Home / News / Clean Air Is Not a Luxury in a Commercial Kitchen - Spiteri catering

Most kitchen operators think about extraction in terms of what leaves the building. The grease, the steam, the cooking smells that neighbours might complain about. That is a reasonable concern, and one with a regulatory dimension that cannot be ignored. But there is an equally important question that gets less attention: what is the air actually like inside the kitchen, for the people working in it, hour after hour, shift after shift?

A well-designed extraction and filtration system does two things simultaneously. It removes contaminated air from the cooking environment and replaces it with clean, fresh air. Both halves of that process matter. A system that extracts efficiently but does not introduce adequate make-up air creates negative pressure, which makes doors difficult to open, pulls unconditioned air through gaps in the building envelope, and puts the whole ventilation system under strain. A system that introduces fresh air without proper filtration of the exhaust stream leaves cooking emissions, heat, and moisture cycling back into the space. Getting both right is what a properly specified system achieves.

Spiteri Catering installation team positioning a stainless steel extraction canopy during a commercial kitchen fit-out

What a commercial kitchen generates

A professional kitchen in full service is producing a considerable volume of airborne material. Grease particles aerosolise during cooking and travel with the heat plume rising from the cooking surface. Combustion gases, including carbon monoxide and nitrogen dioxide, are produced by gas-fired equipment. Steam and moisture from boiling, braising, and washing raise humidity levels that, without adequate extraction, make the working environment physically uncomfortable and accelerate the deterioration of surfaces and equipment. Odour compounds travel with all of the above.

Without a filtration system capable of dealing with all of these at different stages, the air that circulates through the kitchen carries a proportion of what the cooking produces. Staff working a full shift in that environment are breathing it throughout. The cumulative effect on comfort, concentration, and long-term health is well documented in occupational health research, and it is one of the reasons that kitchen ventilation standards exist.

(Saved data entries)
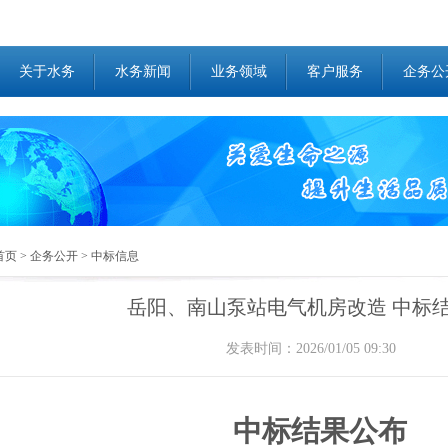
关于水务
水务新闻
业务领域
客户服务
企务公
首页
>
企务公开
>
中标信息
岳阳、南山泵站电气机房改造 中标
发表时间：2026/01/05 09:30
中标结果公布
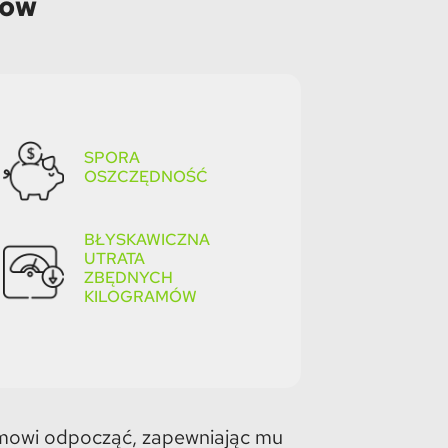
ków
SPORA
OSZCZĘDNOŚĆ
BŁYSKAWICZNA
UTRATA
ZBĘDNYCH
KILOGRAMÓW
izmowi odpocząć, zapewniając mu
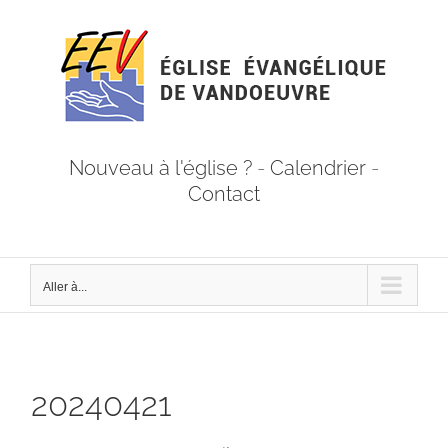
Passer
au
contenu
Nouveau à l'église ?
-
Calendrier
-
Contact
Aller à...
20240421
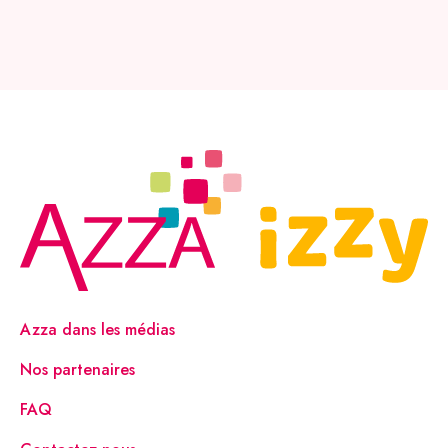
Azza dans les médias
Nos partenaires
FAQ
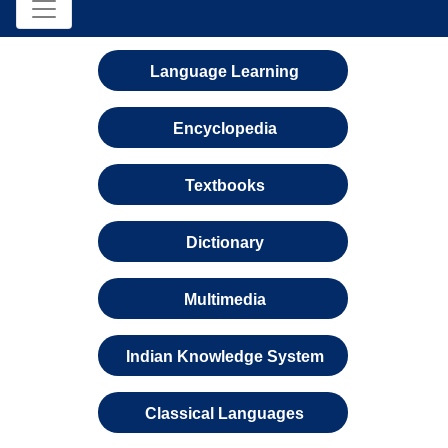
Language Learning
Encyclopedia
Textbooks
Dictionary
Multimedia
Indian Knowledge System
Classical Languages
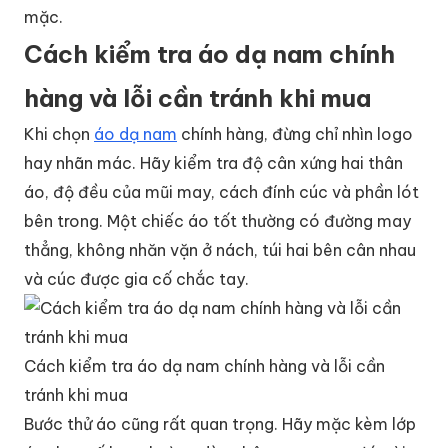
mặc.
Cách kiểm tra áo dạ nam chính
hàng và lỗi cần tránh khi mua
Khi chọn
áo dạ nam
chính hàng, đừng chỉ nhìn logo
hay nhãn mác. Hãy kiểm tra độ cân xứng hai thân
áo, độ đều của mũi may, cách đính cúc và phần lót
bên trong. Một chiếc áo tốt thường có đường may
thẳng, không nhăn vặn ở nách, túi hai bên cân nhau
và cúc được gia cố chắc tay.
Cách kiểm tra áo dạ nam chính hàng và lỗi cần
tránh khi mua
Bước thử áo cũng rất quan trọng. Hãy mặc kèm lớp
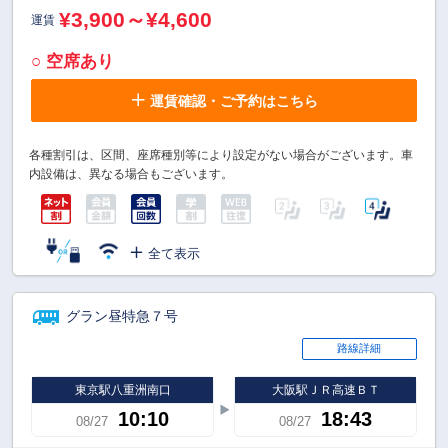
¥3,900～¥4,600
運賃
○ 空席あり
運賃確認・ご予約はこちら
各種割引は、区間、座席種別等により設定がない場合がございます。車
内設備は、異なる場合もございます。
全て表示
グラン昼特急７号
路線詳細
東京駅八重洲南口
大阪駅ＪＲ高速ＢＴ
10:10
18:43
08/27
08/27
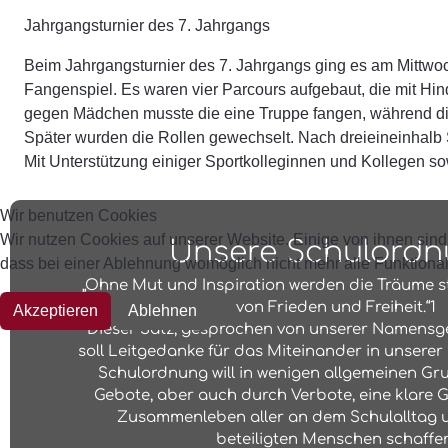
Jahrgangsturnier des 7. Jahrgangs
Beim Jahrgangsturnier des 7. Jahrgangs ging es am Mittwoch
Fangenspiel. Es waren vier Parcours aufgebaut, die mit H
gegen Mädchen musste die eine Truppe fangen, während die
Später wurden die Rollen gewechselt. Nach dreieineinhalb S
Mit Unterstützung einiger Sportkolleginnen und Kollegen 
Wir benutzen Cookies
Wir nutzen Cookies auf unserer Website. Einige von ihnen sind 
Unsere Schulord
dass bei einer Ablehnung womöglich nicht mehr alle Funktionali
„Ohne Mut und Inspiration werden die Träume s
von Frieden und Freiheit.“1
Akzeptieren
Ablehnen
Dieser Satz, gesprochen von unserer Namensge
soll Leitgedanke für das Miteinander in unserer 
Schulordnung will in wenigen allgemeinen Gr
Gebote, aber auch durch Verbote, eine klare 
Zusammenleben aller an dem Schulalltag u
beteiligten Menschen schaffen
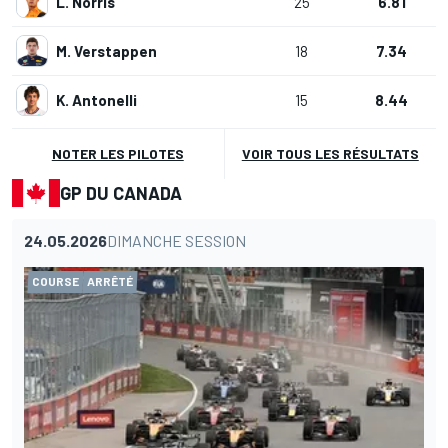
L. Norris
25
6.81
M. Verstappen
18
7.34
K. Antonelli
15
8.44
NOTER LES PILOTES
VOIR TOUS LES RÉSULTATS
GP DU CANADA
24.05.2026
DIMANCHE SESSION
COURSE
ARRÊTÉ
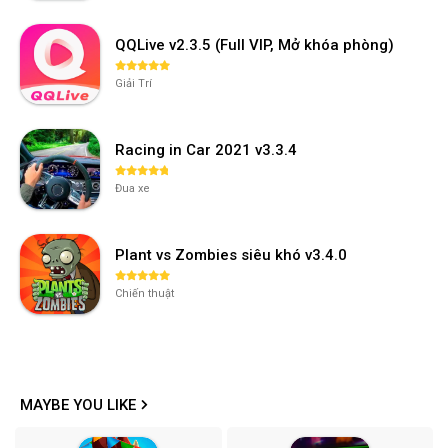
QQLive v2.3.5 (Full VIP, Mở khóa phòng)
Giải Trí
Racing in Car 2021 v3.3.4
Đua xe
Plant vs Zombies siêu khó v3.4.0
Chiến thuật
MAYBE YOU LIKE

→ **Activities**:
#1 In one to three sentences, explain why the kitchen air article says an extraction system must also bring in adequate make-up air.
#2 According to the kitchen air article, which combustion gases does gas-fired equipment produce?
The saved data entries above stand apart from the kitchen air article.

→ **Exercise responses**:
#1 An extraction system that lacks adequate make-up air creates negative pressure. That pressure makes doors difficult to open, pulls unconditioned air through gaps in the building envelope, and puts the whole ventilation system under strain.

#2 Carbon monoxide and nitrogen dioxide.